Some sustainability experts recommend that organizations buy carbon credits in exchange for cryptocurrency to compensate for its environmental impact and others suggest that if it’s possible to track the source of Bitcoin, a premium could be charged for green bitcoin. In addition, adding incentives for future crypto minors that use green energy could eventually force out polluting miners, requiring proof that they use clean energy and denying payment if they do not. Climate change policies by global governments could also provide a solution.
Newer blockchains use Proof of Stake (PoS) systems that reduce the amount of computational work to verify blocks and transactions that keep cryptocurrency safe. Those server owners on PoS systems are referred to as “validators,” not miners. They place a deposit or “stake” a large amount of cryptocurrency in exchange for adding blocks to the blockchain. To become a validator, a crypto owner must “stake” a certain number of coins. Because PoS technology doesn’t require extra energy to prove its security, it is more energy-efficient; the protocol can be run off of a laptop. Ethereum is already relying on PoS to cut its energy use.
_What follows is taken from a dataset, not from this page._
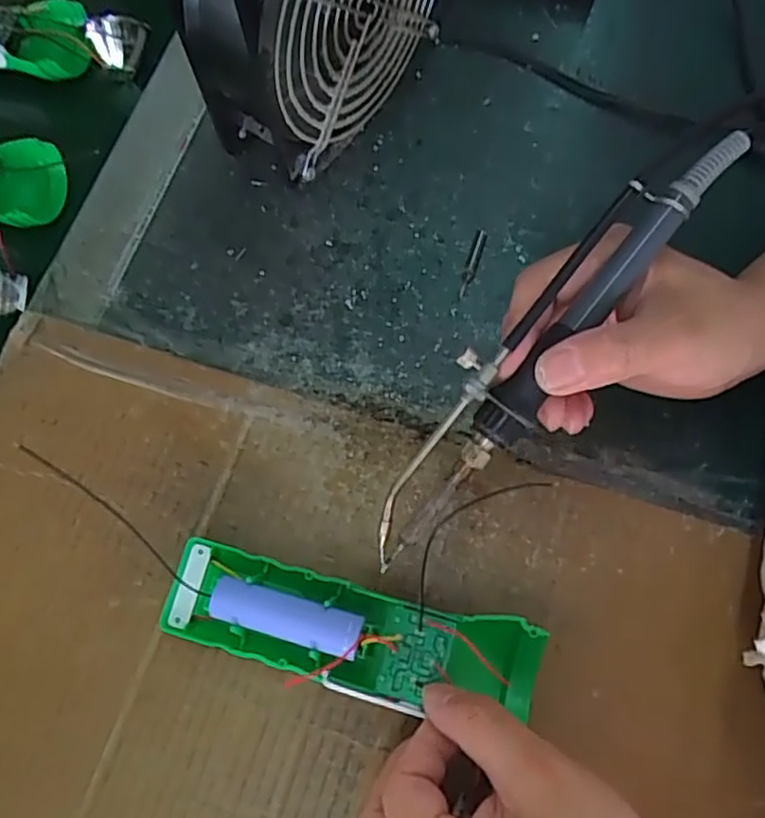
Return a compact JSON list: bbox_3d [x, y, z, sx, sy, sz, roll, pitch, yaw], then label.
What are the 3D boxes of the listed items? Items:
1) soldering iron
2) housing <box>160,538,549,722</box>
[{"bbox_3d":[0.060,-0.024,0.261,0.031,0.019,0.205,41,96,15],"label":"soldering iron"},{"bbox_3d":[-0.015,0.094,0.287,0.159,0.017,0.045,11,69,7],"label":"housing"}]

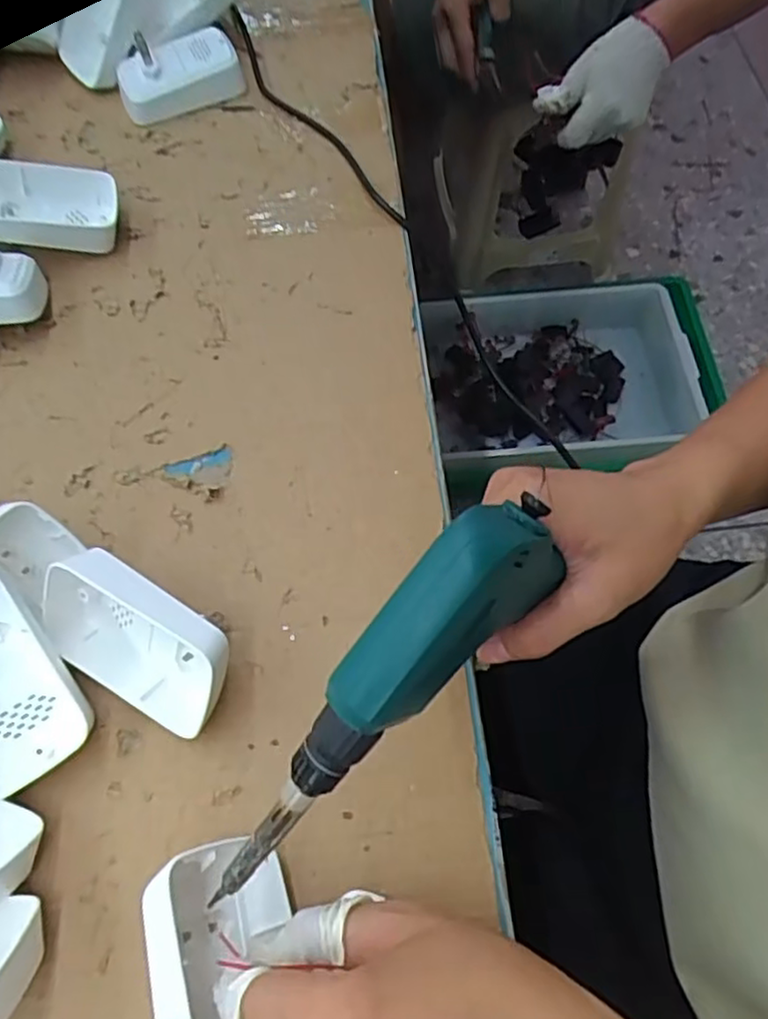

In an article in The New York Times, Paul Prager, CEO, and founder of the Bitcoin mining company Terawulf and an energy industry veteran said, “When you have an electrical grid, you want that grid to become increasingly more sustainable. Have a lot more renewables. These are intermittent energy supply choices — hydro, solar, and wind, which are all great, which we will be sourcing for our mining capacity. You want to have a load that is constant, which enables the grid to be robust. You have this load that is Bitcoin mining all the time, but that load could go away. It could be shut off in the 200 hours a year when there are supply strains. So it’s good for the grid. That’s good for everyone.”
Prager added that two forms of regulation provide a potential fix to crypto’s environmental cost: more transparency about the carbon costs of running a cryptocurrency business and a type of carbon tax. “We think at the end of the day that people who choose to run businesses that use fossil fuels will have higher costs than people who have businesses that don’t use fossil fuels,” he said.